El diálogo que Jesús mantiene con la samaritana en el pozo de Jacob llena de perplejidad a sus discípulos. Ahora ya no sólo les ofende que converse con una mujer a solas, actitud que debía de juzgarse indecorosa, sino que además esa mujer sea natural de Samaria, la región cuyos habitantes eran execrados por sus heterodoxias. En ese diálogo, Jesús no evita la ironía piadosa; y la emplea, además, en un punto en el que la samaritana estaría acostumbrada a recibir las reconvenciones más agrias y destempladas. «Llama a tu marido», le dice; a lo que la samaritana responde que no tiene marido. «Bien has dicho -asiente Jesús-; porque maridos has tenido cinco, y el que ahora tienes no lo es.» La samaritana debió entonces de abrir los ojos como platos. ¡Aquel extraño sabía que había sido mujer de cinco maridos y, en lugar de rehuirla como a una apestada, entablaba amistoso coloquio con ella! Aquí el Evangelio no hace comentario alguno; pero siempre que leo este pasaje imagino el natural desconcierto que a la samaritana debió de producirle la ''adivinación'' de Jesús; un desconcierto que tal vez terminase en sonrisa, al reparar en el rostro afable de Jesús. ¿De dónde salía aquel tipo que la aceptaba sabiendo lo que era, como si su pasado no le importara, como si ese pasado hubiese sido fulminantemente borrado por el agua que le prometía? La samaritana debió de notar entonces la acción misteriosa de la gracia, que golpea sin desmayo a nuestra puerta, sin importarle demasiado nuestras debilidades; o, importándole tanto, que a todas ellas las abraza, con calidez incombustible. E, inevitablemente, tuvo que sonreír: con pudor, con gratitud, con incalculable alegría.

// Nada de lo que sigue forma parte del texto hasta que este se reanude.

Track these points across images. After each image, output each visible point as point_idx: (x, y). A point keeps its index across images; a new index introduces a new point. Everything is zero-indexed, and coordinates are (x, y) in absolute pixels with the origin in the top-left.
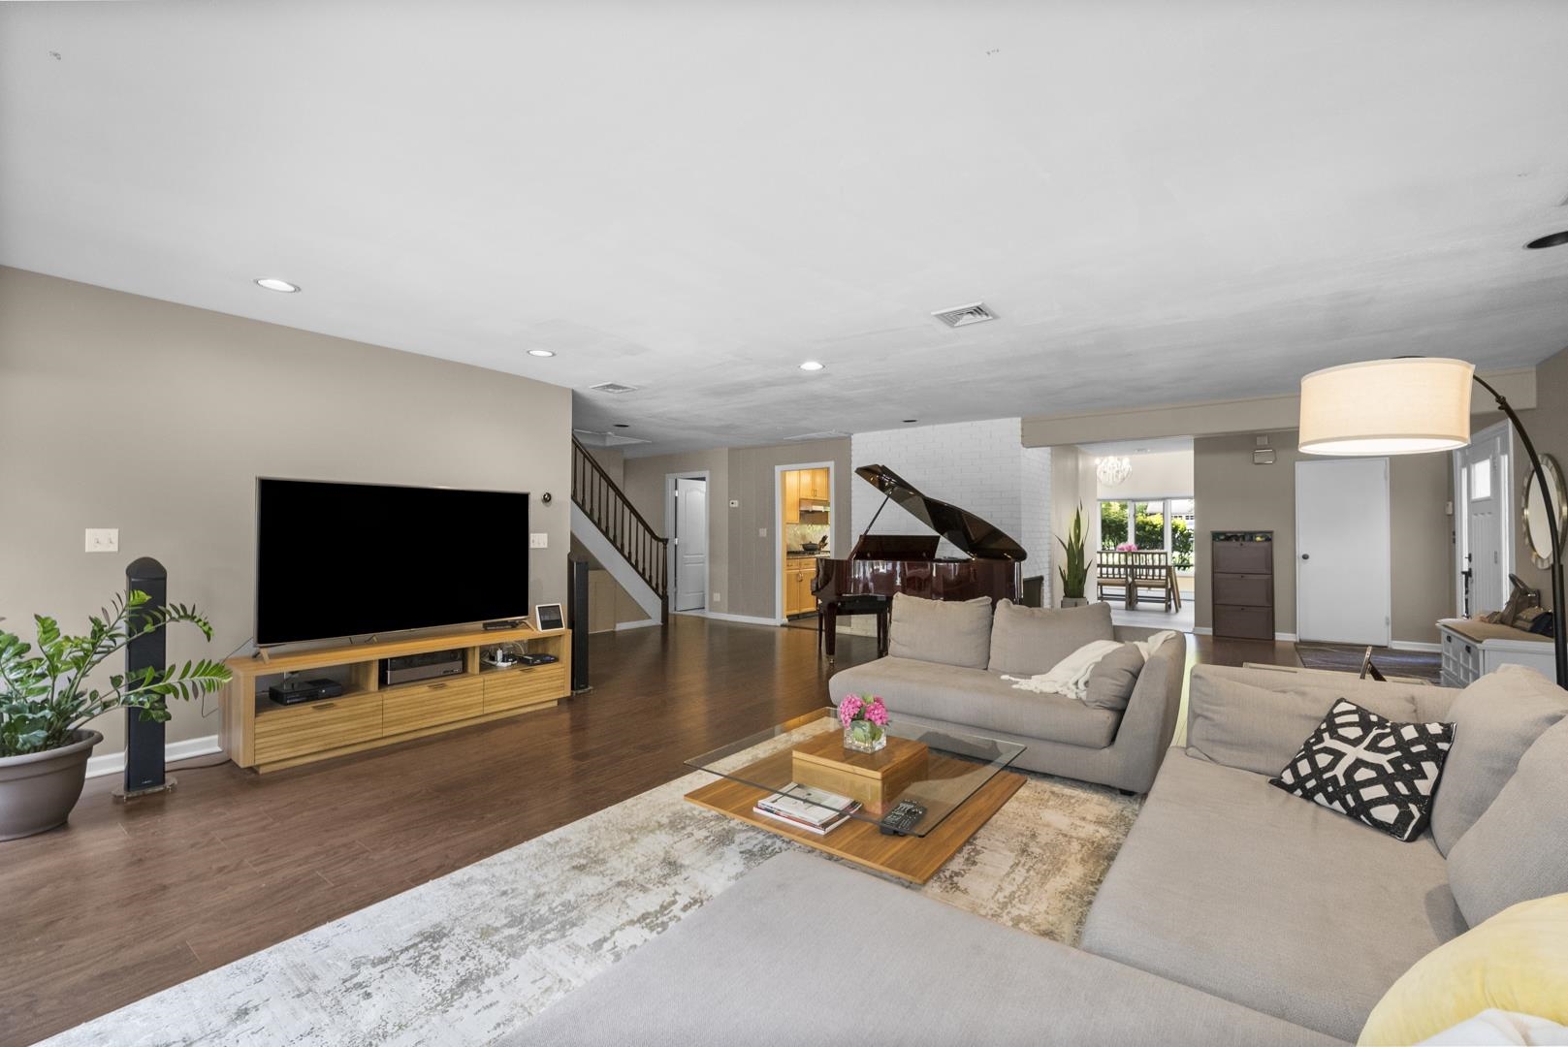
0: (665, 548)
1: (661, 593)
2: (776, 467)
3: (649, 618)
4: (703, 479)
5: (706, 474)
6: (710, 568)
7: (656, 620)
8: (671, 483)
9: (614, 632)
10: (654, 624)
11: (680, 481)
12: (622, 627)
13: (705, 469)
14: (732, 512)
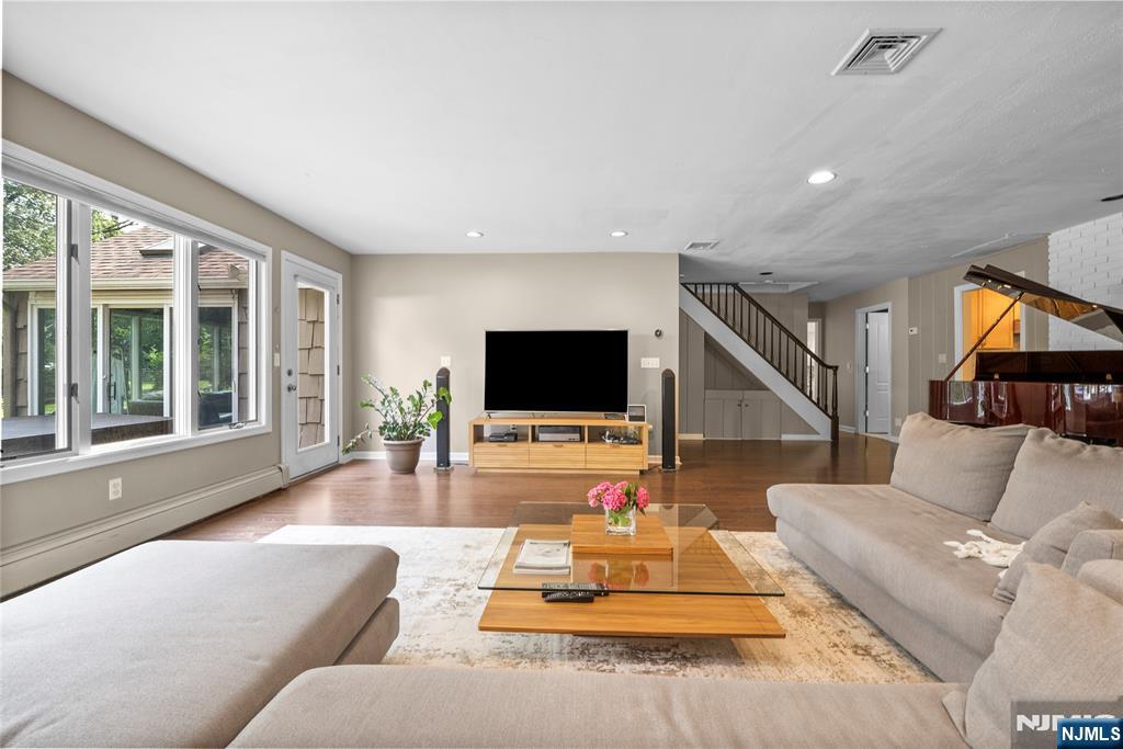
0: (835, 374)
1: (831, 414)
2: (956, 288)
3: (818, 434)
4: (886, 311)
5: (888, 305)
6: (892, 392)
7: (824, 434)
8: (860, 317)
9: (780, 441)
10: (823, 439)
11: (870, 315)
12: (785, 437)
13: (887, 301)
14: (912, 338)
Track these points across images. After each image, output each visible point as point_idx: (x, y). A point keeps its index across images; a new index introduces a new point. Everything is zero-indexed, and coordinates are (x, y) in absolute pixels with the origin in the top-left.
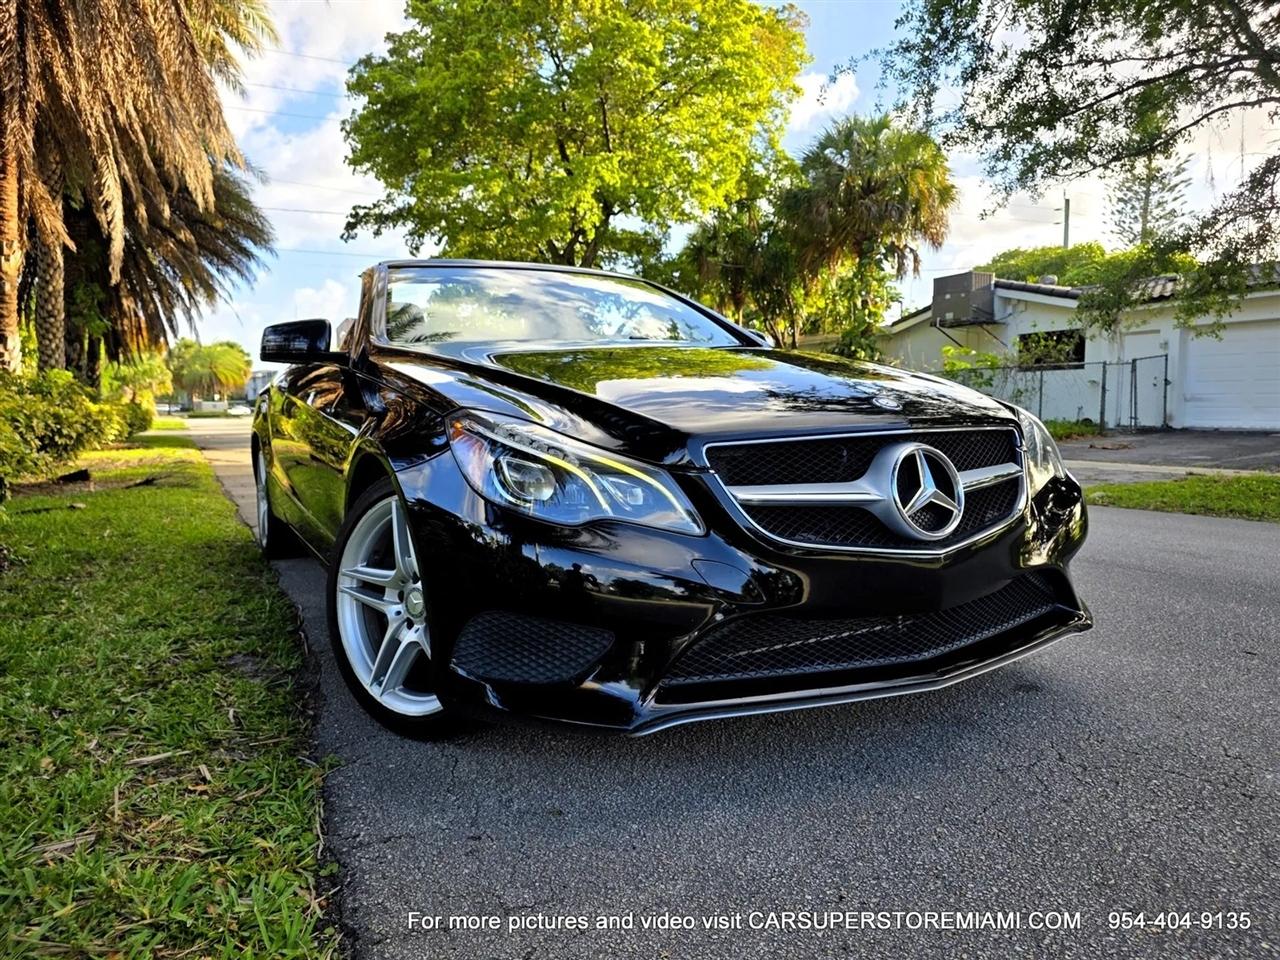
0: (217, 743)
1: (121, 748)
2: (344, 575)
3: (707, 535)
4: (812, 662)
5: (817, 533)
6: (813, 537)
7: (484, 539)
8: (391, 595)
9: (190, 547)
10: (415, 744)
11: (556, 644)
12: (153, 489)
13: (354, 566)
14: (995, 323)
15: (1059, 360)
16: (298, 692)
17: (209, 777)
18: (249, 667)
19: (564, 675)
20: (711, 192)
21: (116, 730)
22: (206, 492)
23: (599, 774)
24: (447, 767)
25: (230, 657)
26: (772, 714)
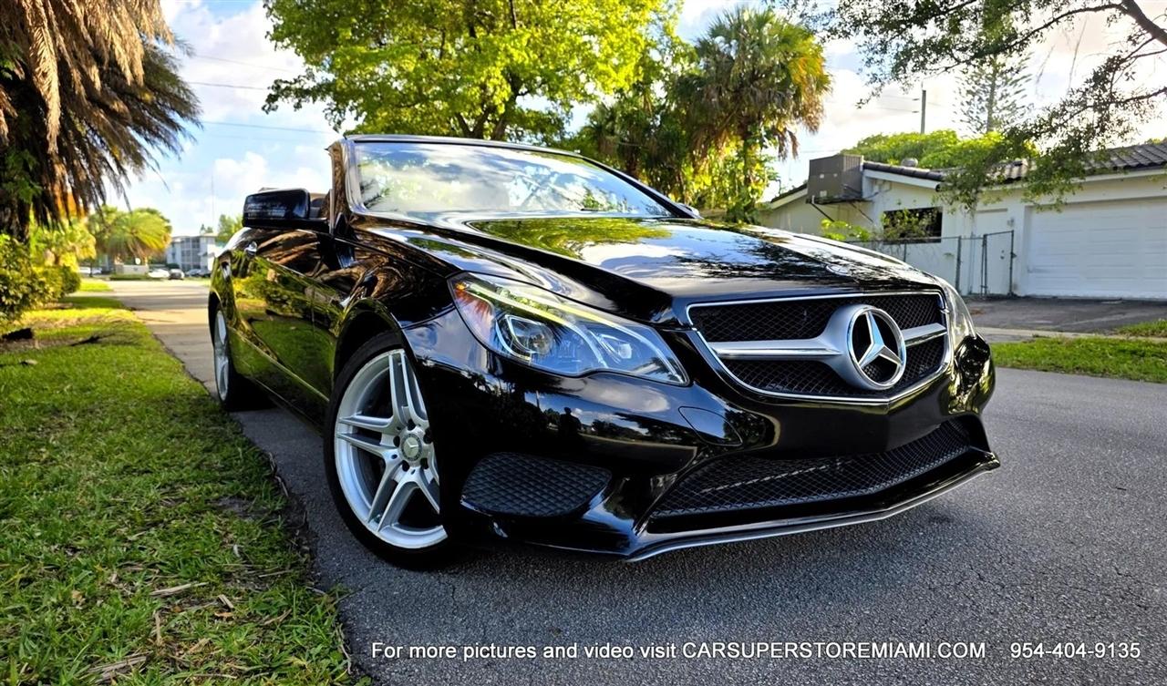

Pero donde la simpatía franca que Jesús emplea con las mujeres desborda la medida de lo previsible y alcanza el colmo, para hacerse subversiva, es en la jornada de su resurrección. El testimonio prestado por mujeres carecía de valor en aquella época, tanto para la ley mosaica como para el derecho romano; y, sin embargo, Jesús quiere que sean mujeres quienes anuncien el acontecimiento más importante de su paso por la tierra, el acontecimiento que justifica la fe que ha venido a fundar. Fueron, en efecto, mujeres quienes acudieron al sepulcro vacío, cargadas de bálsamos ya inútiles; fueron mujeres las primeras que lo vieron resucitado: primero, su madre, de quien sin duda había aprendido a tratar a las mujeres con franqueza; después, la Magdalena y el grupito femenino que lo acompañaba desde Galilea. En esta elección hay, desde luego, una recompensa a la lealtad (ellas habían sido quienes permanecieron en el Gólgota, al pie de la cruz, mientras los discípulos tomaban las de Villadiego); pero hay también un corte de mangas a los prejuicios de la época. A Jesús no se le podía escapar que nadie iba a prestar crédito al testimonio de aquellas mujeres; y que, por ello mismo, el anuncio de su resurrección iba a resultar mucho más problemático, como algunos días más tarde él mismo tendría ocasión de comprobar, camino de Emaús. En ese magnífico, grandioso, exultante corte de mangas a los prejuicios de la época, Jesús restablece para siempre la nobleza de la mujer, como nadie nunca se había atrevido a hacerlo, como nadie nunca lo hará.